Remote mutations and active site dynamics correlate with catalytic properties of purine nucleoside phosphorylase.

It has been found that with mutation of two surface residues (Lys(22) --> Glu and His(104) --> Arg) in human purine nucleoside phosphorylase (hPNP), there is an enhancement of catalytic activity in the chemical step. This is true although the mutations are quite remote from the active site, and there are no significant changes in crystallographic structure between the wild-type and mutant active sites. We propose that dynamic coupling from the remote residues to the catalytic site may play a role in catalysis, and it is this alteration in dynamics that causes an increase in the chemical step rate. Computational results indicate that the mutant exhibits stronger coupling between promotion of vibrations and the reaction coordinate than that found in native hPNP. Power spectra comparing native and mutant proteins show a correlation between the vibrations of Immucillin-G (ImmG):O5'...ImmG:N4' and H257:Ndelta...ImmG:O5' consistent with a coupling of these motions. These modes are linked to the protein promoting vibrations. Stronger coupling of motions to the reaction coordinate increases the probability of reaching the transition state and thus lowers the activation free energy. This motion has been shown to contribute to catalysis. Coincident with the approach to the transition state, the sum of the distances of ImmG:O4'...ImmG:O5'...H257:Ndelta became smaller, stabilizing the oxacarbenium ion formed at the transition state.
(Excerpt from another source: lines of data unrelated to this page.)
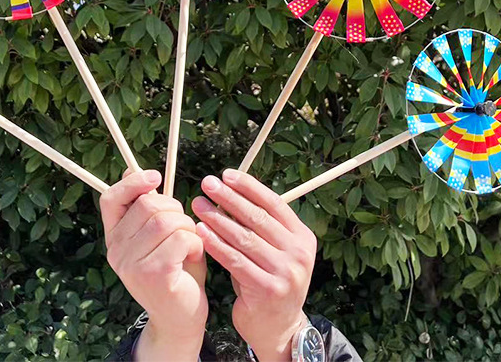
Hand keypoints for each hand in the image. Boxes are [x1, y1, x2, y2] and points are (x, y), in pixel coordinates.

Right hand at [100, 169, 207, 361]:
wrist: (181, 318)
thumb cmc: (174, 269)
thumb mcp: (158, 234)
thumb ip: (146, 207)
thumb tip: (129, 171)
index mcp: (114, 237)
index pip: (110, 199)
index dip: (132, 183)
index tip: (156, 177)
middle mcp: (116, 251)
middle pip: (148, 205)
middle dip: (175, 209)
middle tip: (185, 227)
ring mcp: (132, 265)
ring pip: (166, 220)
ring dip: (188, 227)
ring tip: (191, 244)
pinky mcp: (153, 275)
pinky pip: (180, 238)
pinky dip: (195, 242)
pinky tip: (194, 255)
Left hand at [192, 169, 315, 361]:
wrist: (278, 327)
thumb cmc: (268, 279)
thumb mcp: (274, 250)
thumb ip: (259, 226)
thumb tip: (228, 191)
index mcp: (302, 237)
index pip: (274, 203)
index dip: (249, 186)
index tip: (226, 174)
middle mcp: (298, 253)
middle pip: (258, 218)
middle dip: (229, 198)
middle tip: (207, 183)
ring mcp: (285, 272)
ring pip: (244, 238)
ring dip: (218, 219)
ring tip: (198, 205)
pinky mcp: (268, 290)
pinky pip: (235, 261)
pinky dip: (216, 245)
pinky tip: (201, 233)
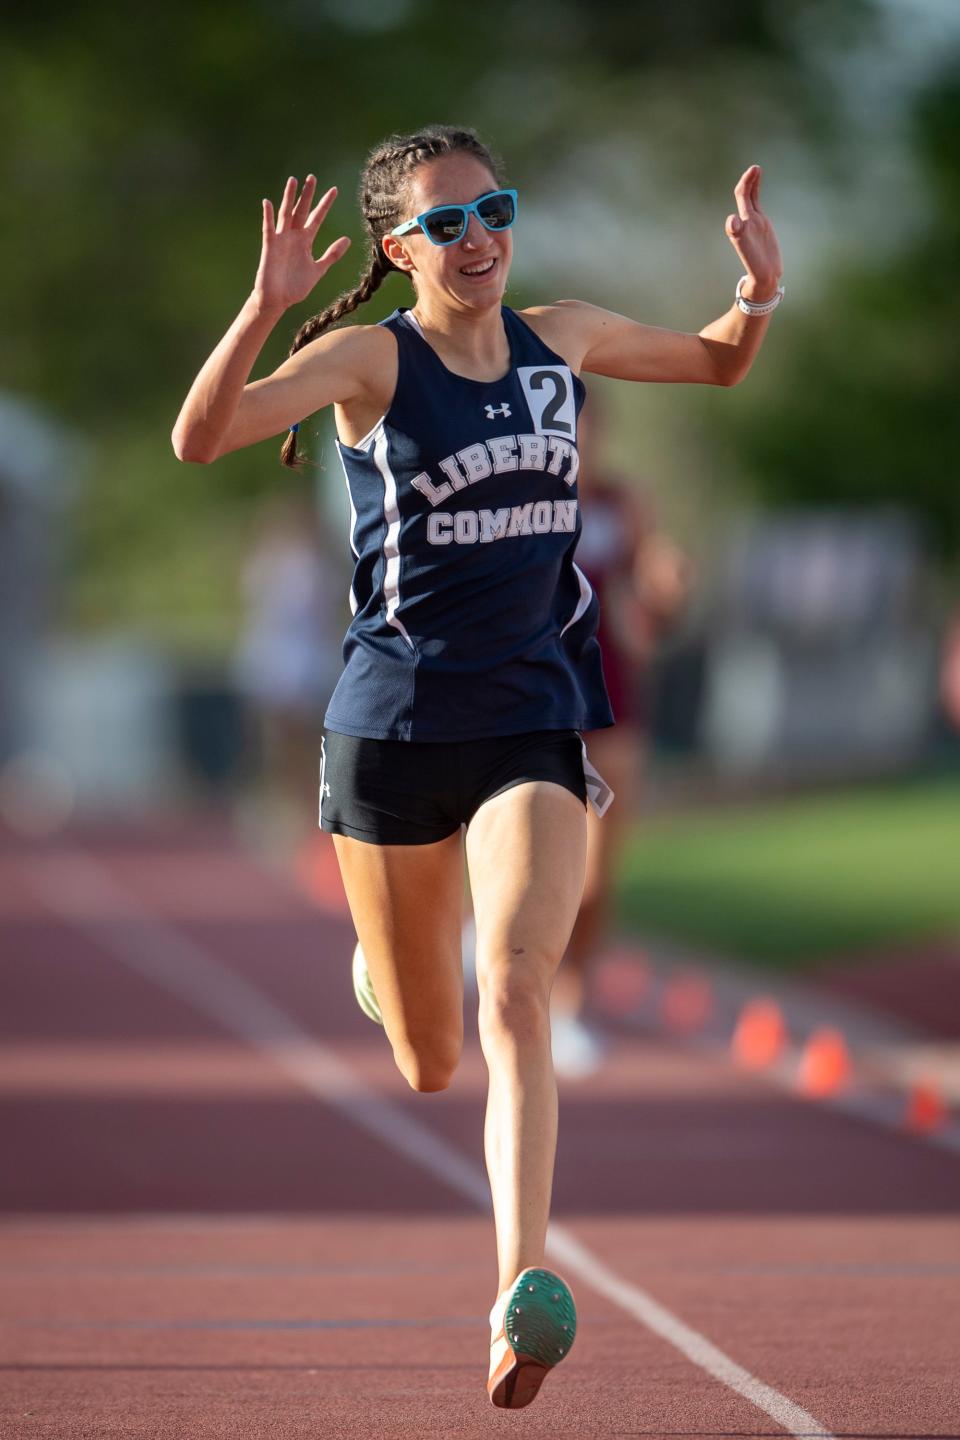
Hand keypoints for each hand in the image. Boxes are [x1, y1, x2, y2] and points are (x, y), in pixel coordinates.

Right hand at [252, 175, 351, 313]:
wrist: (278, 301)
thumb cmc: (295, 287)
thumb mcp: (318, 270)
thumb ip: (331, 255)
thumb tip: (347, 239)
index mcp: (305, 241)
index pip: (317, 218)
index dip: (325, 204)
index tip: (334, 190)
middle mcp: (293, 236)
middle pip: (301, 210)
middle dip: (307, 195)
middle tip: (312, 177)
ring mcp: (281, 240)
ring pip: (286, 214)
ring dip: (289, 198)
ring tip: (293, 181)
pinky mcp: (270, 247)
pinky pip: (268, 228)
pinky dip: (268, 216)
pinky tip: (267, 202)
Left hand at [724, 165, 782, 294]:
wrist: (763, 276)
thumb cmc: (753, 265)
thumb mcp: (746, 249)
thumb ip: (738, 235)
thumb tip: (732, 220)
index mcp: (741, 223)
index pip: (742, 196)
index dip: (746, 183)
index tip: (754, 171)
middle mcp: (746, 220)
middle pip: (745, 194)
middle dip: (749, 180)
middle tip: (756, 167)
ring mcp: (753, 222)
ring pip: (751, 198)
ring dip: (753, 183)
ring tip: (757, 170)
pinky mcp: (761, 226)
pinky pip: (758, 205)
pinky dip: (757, 193)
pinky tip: (758, 186)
Combined results from crystallography, mutational analysis, chemical kinetics, and computational analysis are consistent with dynamic compression playing a significant role in forming the transition state. Stronger coupling of these pairs is observed in the catalytically enhanced mutant enzyme. That motion and catalysis are enhanced by mutations remote from the catalytic site implicates dynamic coupling through the protein architecture as a component of catalysis in hPNP.